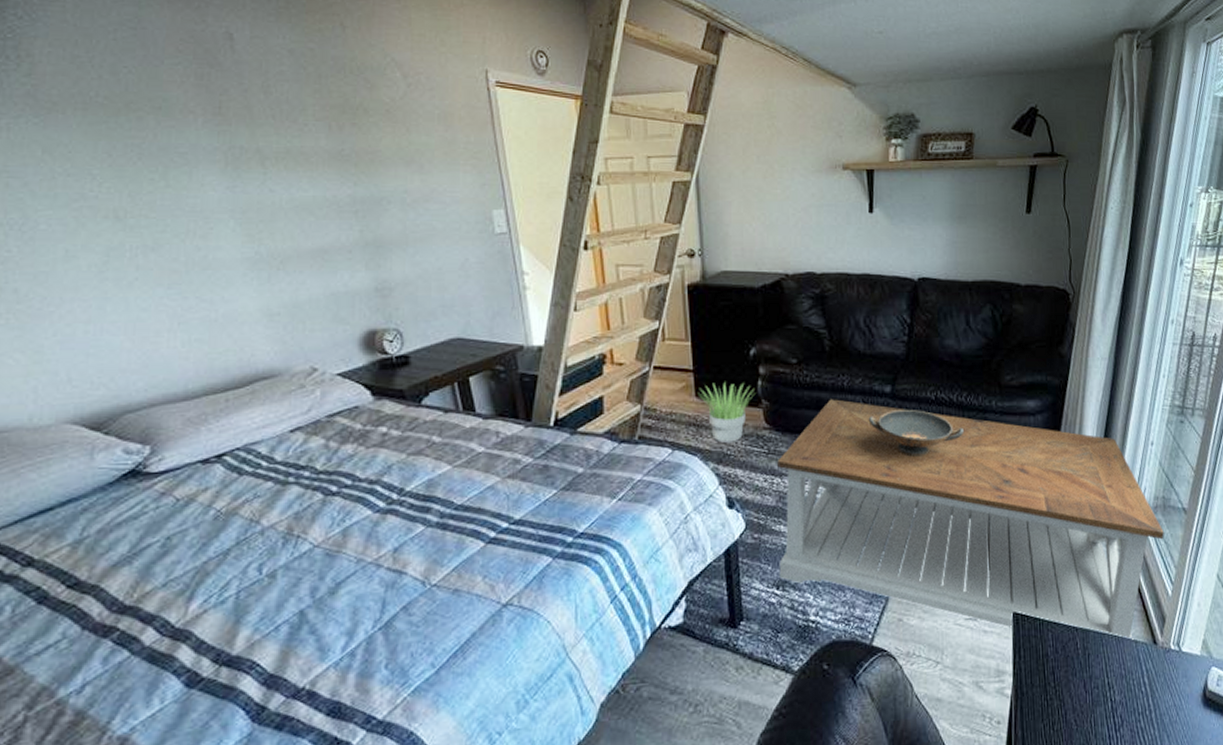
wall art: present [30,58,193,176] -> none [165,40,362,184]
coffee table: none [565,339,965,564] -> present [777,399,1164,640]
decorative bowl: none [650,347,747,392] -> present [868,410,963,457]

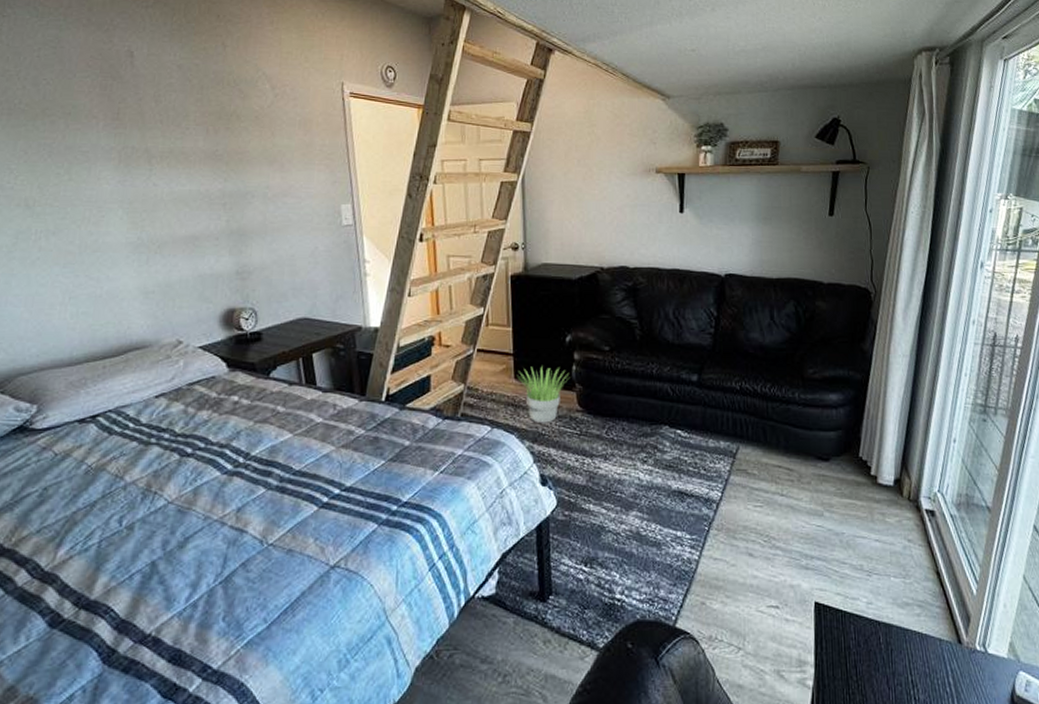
coffee table: present [777,399,1164,640] -> none [587,386,968,638]
decorative bowl: present [868,410,963,457] -> none [675,399,767,444]

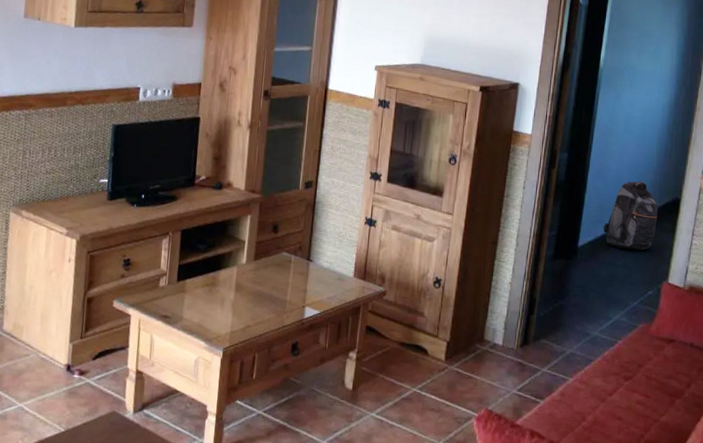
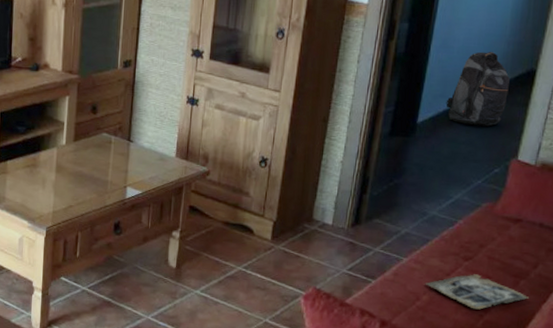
magazine: none [589,394,684,429] -> present [425,274,529,310]

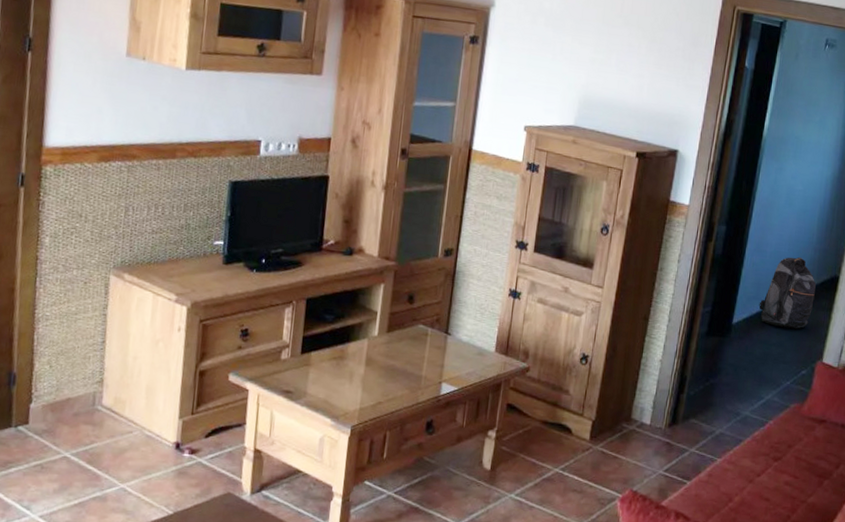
magazine: present [425,274,529,310] -> none [737,474,832,510]

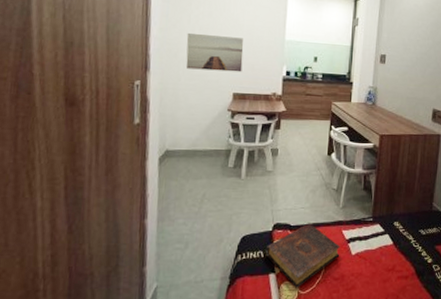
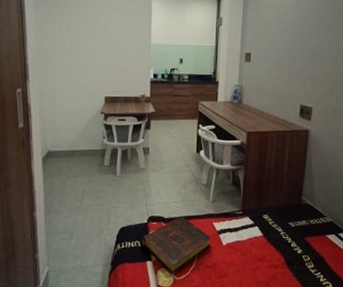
wall art: present [186,32,244,72] -> none [59,41,112,77]

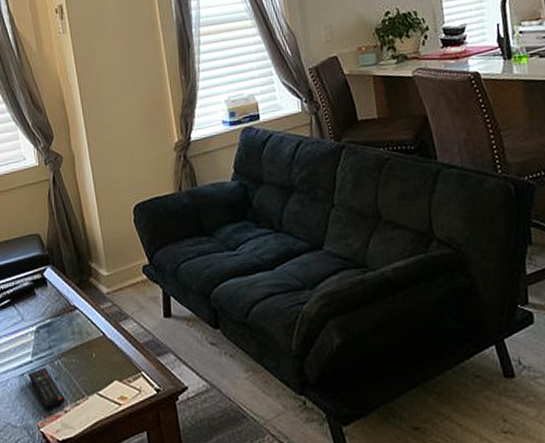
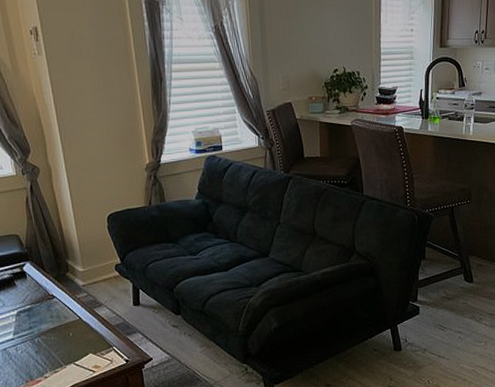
remote control: present [28,367,66,410] -> none [10,343,45,377]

INSTRUCTION :: Could you reproduce all of the material exactly? Keep the pictures out of it.

ANSWER FOR THIS EXERCISE ::
wall art: present [30,58,193,176] -> none [165,40,362,184]
coffee table: none [565,339,965,564] -> present [777,399,1164,640]
decorative bowl: none [650,347,747,392] -> present [868,410,963,457]

coffee table: present [777,399,1164,640] -> none [587,386,968,638]
decorative bowl: present [868,410,963,457] -> none [675,399,767,444]

magazine: none [589,394,684,429] -> present [425,274,529,310]

magazine: present [425,274,529,310] -> none [737,474,832,510]

wall art: present [186,32,244,72] -> none [59,41,112,77]

remote control: present [28,367,66,410] -> none [10,343,45,377]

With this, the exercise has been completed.